* **Written request 1**
Copy the Tesseract OCR thread below word for word, starting with "Tesseract ocr PDF" and going on through "PDF using c#?".
* **Written request 2**
In the Tesseract OCR thread below, why does one commenter say the question needs to include what the asker has tried? Answer in one to three sentences.

Tesseract ocr PDF as input

E

5

33

I am building an OCR project and I am using a .Net wrapper for Tesseract. The samples that the wrapper have don't show how to deal with a PDF as input. Using a PDF as input how do I produce a searchable PDF using c#?

I have use ghostscript library to change Pdf to image then feed Tesseract with it and it's working great getting the text but i doesn't save the original shape of Pdf i only get text

how can i get text from Pdf with saving the shape of original Pdf

this is a page from pdf i don't want only text i want the text to be in the shapes like the original pdf and sorry for poor English

Elisabeth answered 15/4, 2015 at 17:48 Comment(3)

You'd need a library to turn a PDF into an Image. And then use that same library to create the searchable PDF. – Rothermere 15/4, 2015 at 17:50

which library is the best for this job and could you provide me with a sample to how to do this .. and i want to save the shape of the original pdf and add under it the text layer @Rothermere – Elisabeth 15/4, 2015 at 18:42

Removed unnecessary information, linked the outside link in-line and fixed grammar. This question requires 'what you've tried' (in terms of actual code) or it risks being downvoted into oblivion or closed. – Fluellen 15/4, 2015 at 23:3

S

27

Just for documentation reasons, here is an example of OCR using tesseract and pdf2image to extract text from an image pdf.

* **Supplied information**
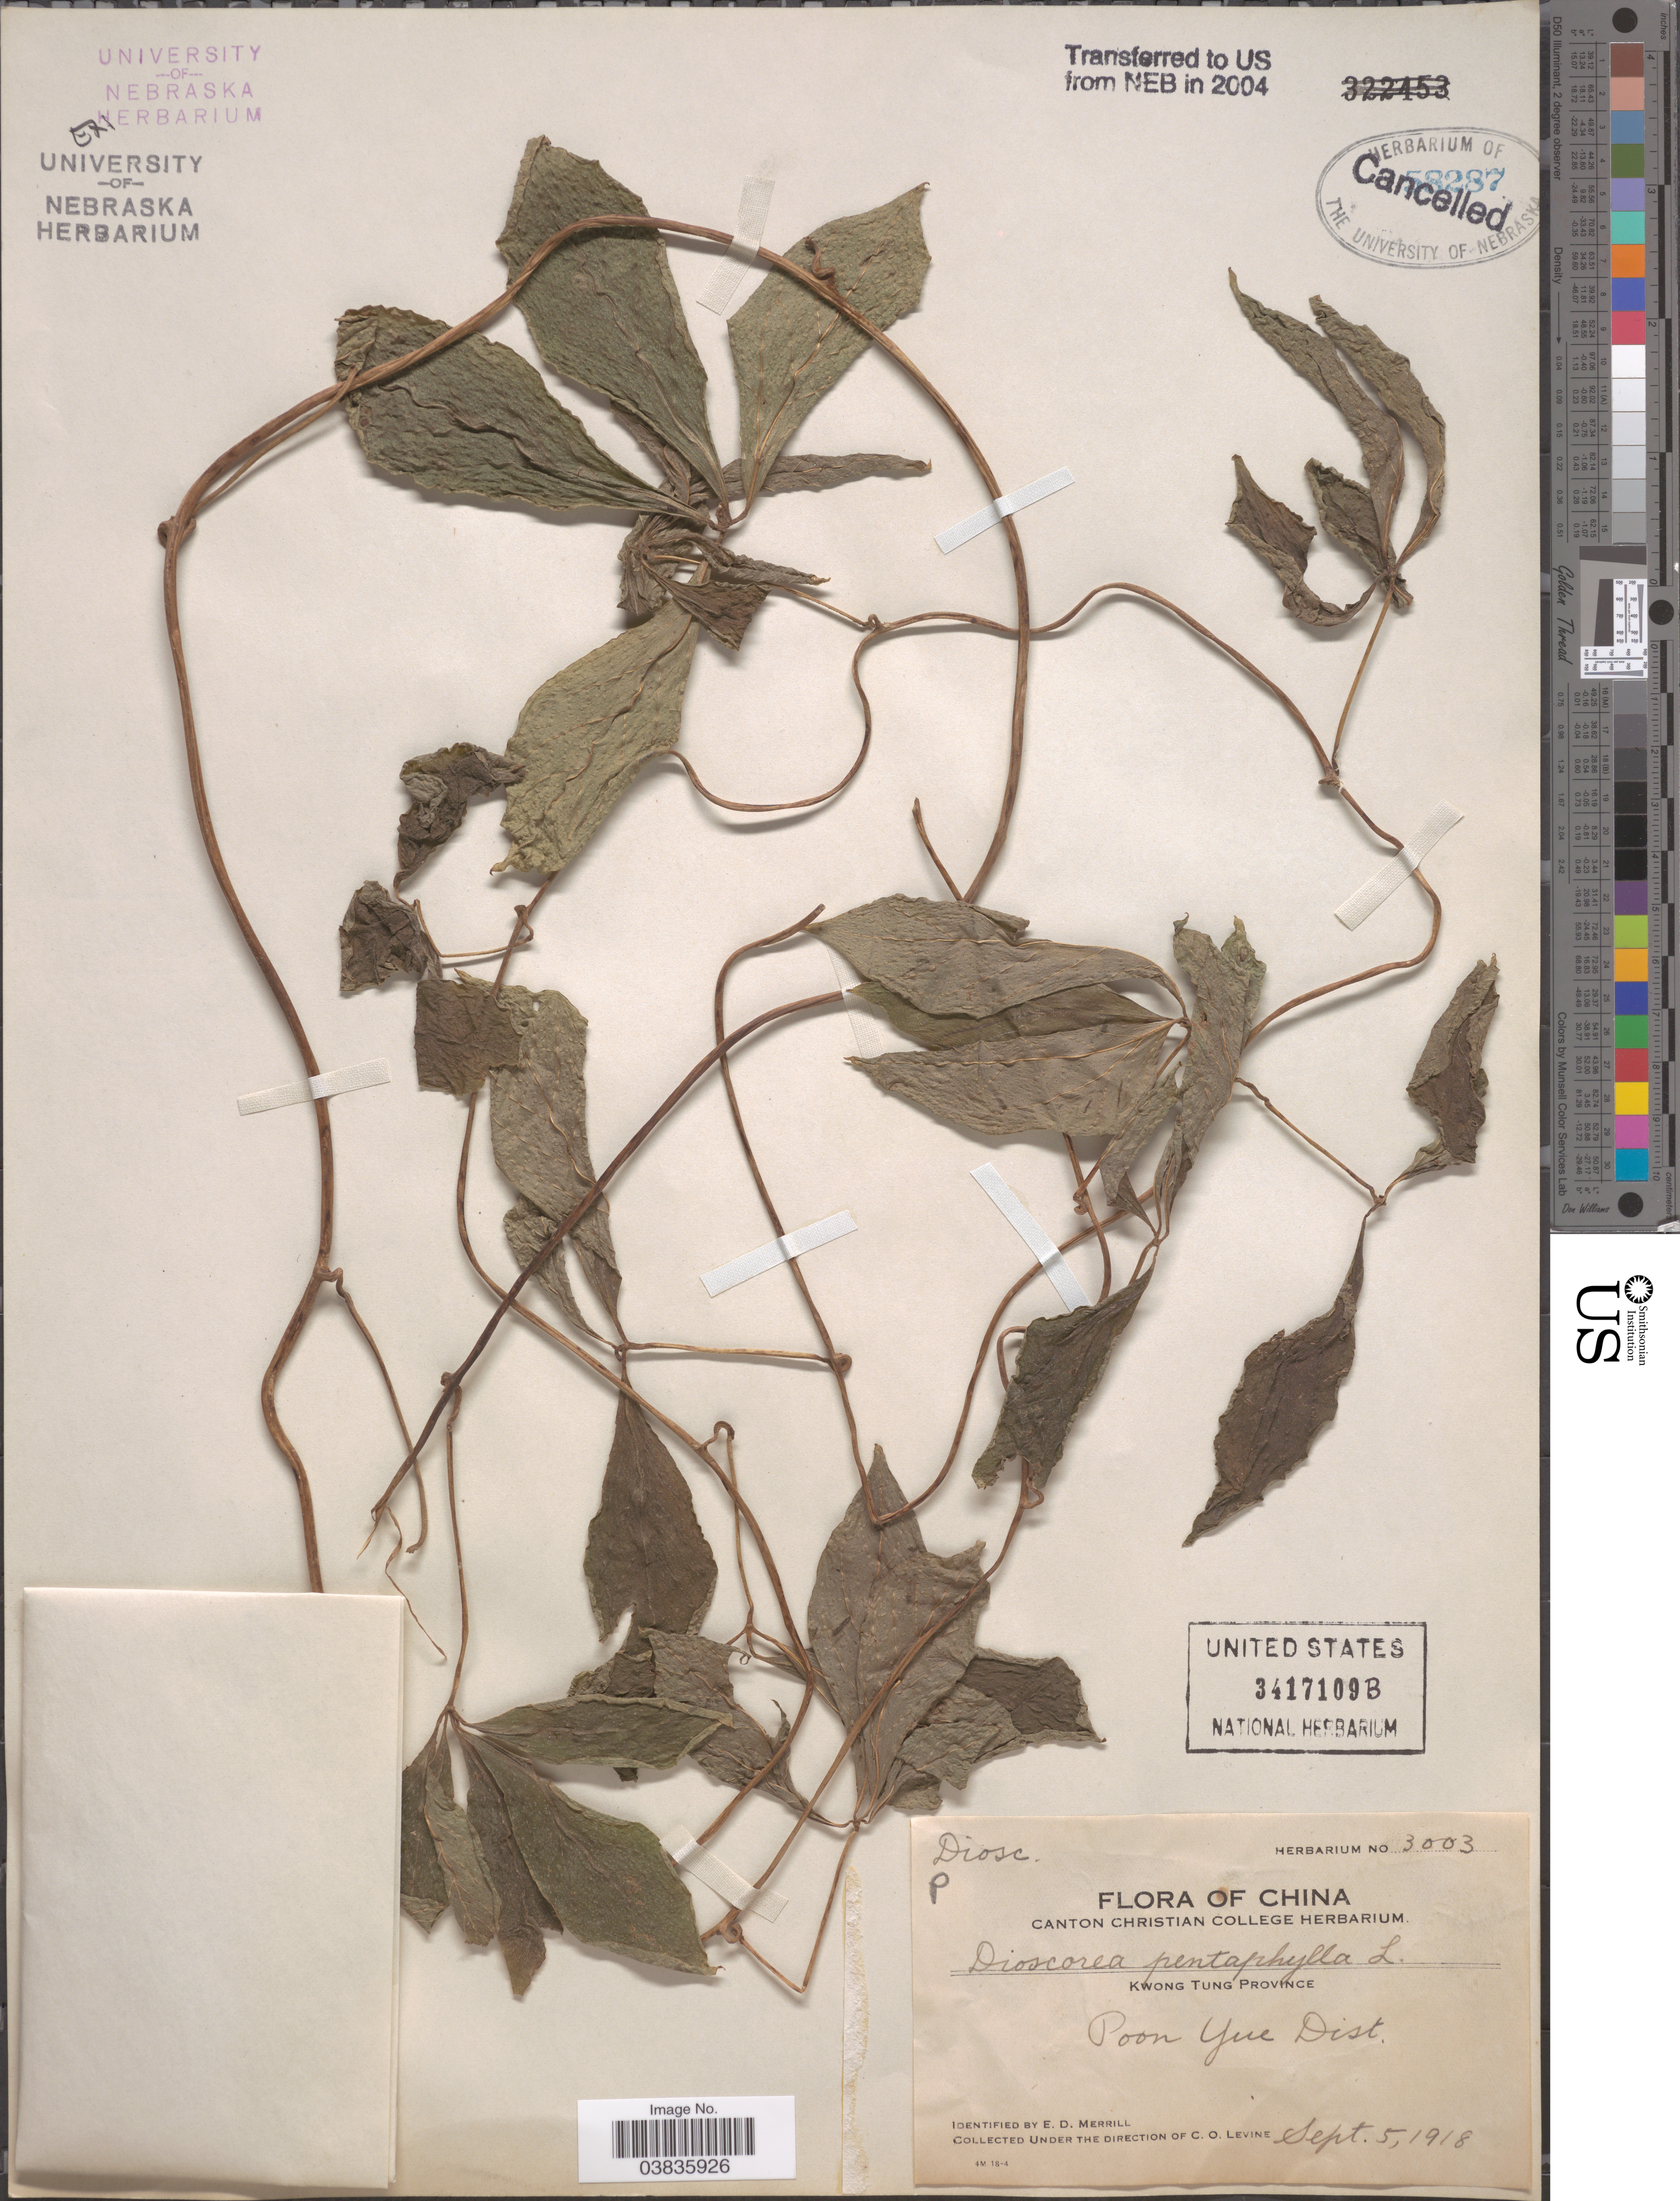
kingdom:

* **Right answer 1**
Tesseract ocr PDF as input

E

5

33

I am building an OCR project and I am using a .Net wrapper for Tesseract. The samples that the wrapper have don't show how to deal with a PDF as input. Using a PDF as input how do I produce a searchable PDF using c#?

* **Right answer 2**
The commenter says the question has to show what the asker has tried in terms of actual code. Otherwise, it risks being downvoted into oblivion or closed.